In contrast to Novartis’ IDH305, Agios Pharmaceuticals has developed a dual inhibitor called AG-881, targeting both IDH1 and IDH2 mutations. This drug has demonstrated effectiveness against various mutations, including IDH1 R132C, IDH1 R132L, IDH1 R132H, and IDH1 R132S, with IC50 values ranging from 0.04 to 22 nM. Currently, AG-881 is undergoing a Phase 1 trial for solid tumors, including gliomas, with encouraging outcomes for 93 patients. Additionally, clinical trials focusing on advanced hematological malignancies are also underway, indicating AG-881’s potential in treating a broader range of cancers.

Similarly, Bayer has developed a highly selective and potent mIDH1 inhibitor called BAY1436032. This compound shows great promise in the treatment of AML [NCT03127735] and advanced solid tumors [NCT024746081]. However, there is a lack of available clinical reports or updates regarding the outcomes of these trials, leaving the current status and efficacy of BAY1436032 uncertain.

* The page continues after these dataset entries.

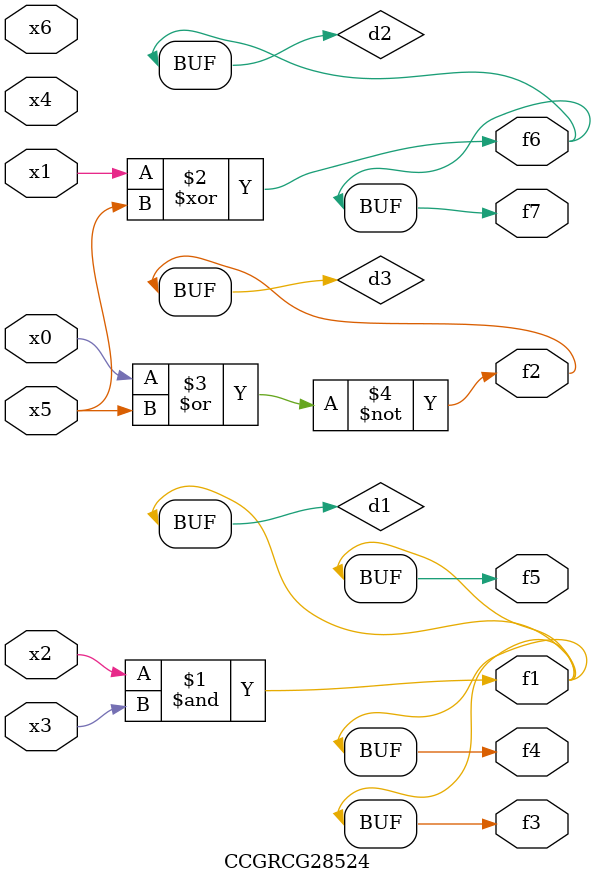
<source format=v>
module CCGRCG28524(
	input x0, x1, x2, x3, x4, x5, x6,
	output f1, f2, f3, f4, f5, f6, f7
);

	wire d1, d2, d3;

	and (d1, x2, x3);
	xor (d2, x1, x5);
	nor (d3, x0, x5);
	assign f1 = d1;
	assign f2 = d3;
	assign f3 = d1;
	assign f4 = d1;
	assign f5 = d1;
	assign f6 = d2;
	assign f7 = d2;
endmodule

</source>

GSK321, another promising mIDH1 inhibitor, has shown high potency in preclinical studies. This compound has the ability to induce myeloid differentiation in IDH1 mutant cells, helping to restore normal cellular function. However, GSK321 is still in the preclinical stage and has yet to enter clinical trials.

Finally, Daiichi Sankyo has reported the development of a mIDH1 inhibitor called DS-1001b, specifically intended for the treatment of chondrosarcoma. Currently, DS-1001b is being studied in clinical trials to assess its effectiveness in treating recurrent or progressive gliomas [NCT03030066]. The results of these trials will shed light on whether DS-1001b can be a viable treatment option for these types of cancers.